La trajectoire de cette femme de 29 ans illustre parfaitement le quotidien précaire de la jeunesse portugaise. Licence d’histoire en poche, Inês accumule les petits boulots : serveuse, dactylo, animatrice scolaire, prof de théâtre. En 2009, afin d’échapper au système des recibos verdes, elle s’embarque sur un ferry de la compagnie P & O reliant les côtes anglaises aux Pays-Bas. « Pour commencer, j’ai dû accepter de signer un contrat à Lisbonne avec une entreprise domiciliée aux Seychelles pratiquant le droit de Hongkong. Ensuite, à bord, j’ai découvert qu’à travail égal il y avait trois niveaux de salaires, selon que les employés étaient des Britanniques, des Portugais ou des Philippins. Les premiers travaillaient quinze jours d’affilée et bénéficiaient d’autant de jours de récupération ; nous autres, Portugais, devions travailler douze semaines de suite à raison de douze heures par jour pour un salaire de 1 200 euros mensuel ; enfin, les Philippins restaient six mois à bord et gagnaient 600 euros par mois. Est-ce cela l’idéal européen pour lequel nous devrions manifester notre enthousiasme ? » interroge Inês.

« La crise nous permet de nous lâcher »


Un trimestre s’est écoulé depuis la mobilisation du 12 mars. Et la jeunesse portugaise paraît aujourd’hui incapable de délivrer un autre message que : « Ça suffit ! »

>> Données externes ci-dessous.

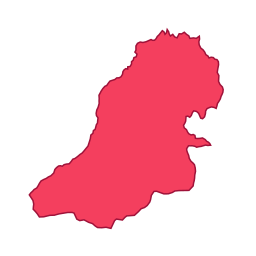 Cordeiros, Bahia, Brazil (Robinson projection), rotated 7°
{"feature_id": "56859067B54638855899687", "entity_name": "Cordeiros", "entity_type": "district", "adm_level": 2, "iso_a3": "BRA", "parent_name": "Brazil", "parent_adm1": "Bahia", "projection": "robinson", "projection_center": [-41.901, -15.032], "detail": "fine", "context": "isolated", "style": "filled", "palette": "rose", "viewbox_px": 256, "rotation_deg": 7, "n_neighbors": 0, "source": "geoboundaries", "source_scale": "gbopen_adm2", "svg_char_len": 2989}
<svg xmlns="http://www.w3.org/2000/svg" viewBox="0 0 256 256"><g transform="rotate(7 128 128)"><path d="M50.9,227.1L55.2,226.4L61.1,224.2L65.6,223.5L67.9,222.5L69.9,221.7L78.4,219.2L82.8,218.6L84.8,219.0L88.3,224.7L91.4,225.8L95.5,224.5L100.4,226.4L104.4,227.2L107.3,229.2L109.9,230.5L114.0,230.2L118.3,229.2L123.3,229.7L126.0,221.5L127.6,219.8L133.7,220.0L135.8,217.1L137.5,215.4L145.0,213.9L148.5,209.8L150.9,206.5L154.1,204.9L156.5,202.6L158.6,198.9L159.1,196.6L159.4,192.0L161.5,187.8L164.1,187.3L171.6,189.0L176.0,188.4L179.9,186.6L182.2,184.8L186.2,183.9L196.1,182.5L199.7,177.6L199.8,174.4L200.1,172.4L200.2,169.7L200.0,166.5L200.3,162.8L199.6,159.5L198.4,156.3L196.6,154.7L194.6,153.4L192.5,150.7L191.5,147.7L190.3,145.7L189.2,143.5L188.7,141.5L190.2,138.3L194.0,137.8L196.6,138.0L198.5,138.7L200.6,137.9L202.7,137.4L204.5,136.6L207.1,135.5L209.3,135.6L212.1,135.0L211.0,133.4L209.4,132.2L207.7,131.6L206.1,130.1L203.2,128.8L200.8,129.5L198.0,130.0L196.2,130.0L195.3,127.2L193.5,126.5L191.5,127.2L189.2,126.4L187.8,125.0L186.2,122.5L183.8,121.0L182.8,118.5L183.8,116.3L184.4,114.2L184.3,111.9L184.2,109.5L185.9,108.9L188.0,109.8L189.3,107.9L190.0,105.0L191.1,103.0L194.0,103.2L196.3,104.8L197.3,106.5L199.0,109.4L200.9,109.7L202.6,107.6L203.1,104.5L203.0,101.6L204.1,99.1L206.3,97.8L208.3,96.9L211.0,97.1L213.1,97.8L213.6,95.0L213.8,92.8L215.1,90.2L216.1,87.8L216.5,85.3L217.2,83.3L217.8,81.0L217.8,78.3L216.7,75.8L214.0,73.6L212.2,70.7L211.8,64.9L209.8,62.0L209.9,58.3L210.2,54.2L209.6,51.1L208.0,49.3L205.7,49.1L204.2,47.7L201.9,47.6L199.9,48.6L198.6,46.8L196.3,45.7L194.9,43.3L192.9,41.2L190.5,39.8L188.5,36.7L187.8,33.8L188.2,31.0L187.6,28.2L184.9,30.7L182.0,30.6L178.5,31.5L177.1,29.1L174.8,28.0L172.2,26.1L169.7,28.1L167.3,28.2L165.7,32.5L163.2,31.9L161.0,29.6L158.9,31.5L157.4,29.6L156.6,27.5L154.9,25.5L154.6,28.7L153.3,30.5L152.1,28.3L150.2,27.2L148.5,30.0L147.4,31.8L145.9,33.6L145.0,35.9L143.6,37.7L141.7,38.0L140.1,37.4L138.1,38.6L135.4,40.2L132.4,41.3L129.6,41.2L127.1,42.8L125.9,45.6L126.4,49.8L125.6,51.8L127.9,53.6L127.5,56.3L125.3,57.4L124.9,60.0L123.4,61.8L123.7,64.0L122.6,66.7L120.3,67.3L120.5,69.5L118.5,69.4L117.0,70.8L116.1,72.7L116.0,75.4L114.8,78.0L113.0,79.3L110.8,79.6L109.0,81.5L106.8,82.5L104.4,83.6L103.4,85.2L101.7,88.4L99.9,89.5L98.2,92.0L96.8,94.8L96.0,97.0L95.2,99.0L95.8,102.2L96.0,104.8L96.4,107.1L95.8,111.1L94.8,114.0L94.6,117.3L95.2,119.6L97.0,121.6L97.0,124.2L97.1,126.8L96.2,128.6L95.9,131.0L95.5,133.5L94.0,134.7L93.8,137.6L92.0,139.5L91.9,143.3L91.1,147.7L90.5,150.8L88.9,153.3L87.2,156.0L85.6,158.4L83.7,160.0L81.5,162.4L79.1,164.7L77.0,165.7L75.8,168.0L74.0,170.7L71.3,171.3L69.0,172.2L67.5,173.9L65.4,173.7L63.7,174.2L61.9,176.0L60.5,178.0L59.8,181.7L57.3,184.8L54.9,186.3L53.0,188.0L50.6,189.4L48.1,191.2L46.8,193.8L45.9,196.2L44.7,198.7L42.3,200.5L41.1,202.3L39.4,204.3L38.2,206.4L40.3,208.9L42.5,211.5L43.7,215.0L43.7,217.7L43.8,220.2L46.3,222.2L48.5,224.3L50.9,227.1Z" fill="#f43f5e" stroke="#9f1239" stroke-width="1.5"/></g></svg>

Le mécontentement reste latent, pourtant. Déjà, des nouvelles formes de contestation voient le jour, à l’image de l’action directe prônée par le groupe clandestin E o povo, pa ? « Et le peuple, mec ? ». Une fois par mois, dans le plus grand secret, des commandos mènent, nuitamment et simultanément, des opérations symboliques. Ainsi, dans la nuit du 28 mars, dans 30 villes, les succursales de Banco português de negocios (BPN), un établissement sauvé de la faillite par l’Etat grâce à l’argent des contribuables, ont été recouvertes d’affiches où l’on pouvait lire : « Votre vol a coûté l’équivalent de 13 millions de salaires minimum (1). » Une autre opération flashmob, également filmée et mise en ligne par ses auteurs, a visé les agences pour l’emploi. Les Homens da luta (« Hommes en lutte »), deux frères comédiens qui se produisent à la télévision ou sur scène, brandissent une autre arme : l’humour. Leur leitmotiv tient en une phrase : vive la crise ! « Le gouvernement, les médias, les marchés, Mme Merkel et le FMI ne font qu’instiller de la peur, encore de la peur, toujours de la peur, affirment Jel et Vasco Duarte. Nous,  »Hommes en lutte », pensons au contraire que la crise est un truc génial. Elle nous permet de nous lâcher, de nous amuser. Point de départ d’un changement, la crise représente la possibilité pour notre génération de prendre la parole afin de changer les choses. » Comment y parvenir ? « Très simple, répondent-ils, avant de raisonner par l’absurde. Il faut soutenir l’incompétent José Socrates aux élections du 5 juin. Car, avec lui aux commandes, le Portugal ira de plus en plus mal. Ce qui donnera un nouvel élan au combat de notre Génération dans la dèche. »

De notre envoyé spécial Axel Gyldén, avec Marie-Line Darcy.


(1) Le salaire minimum portugais est de 485 euros.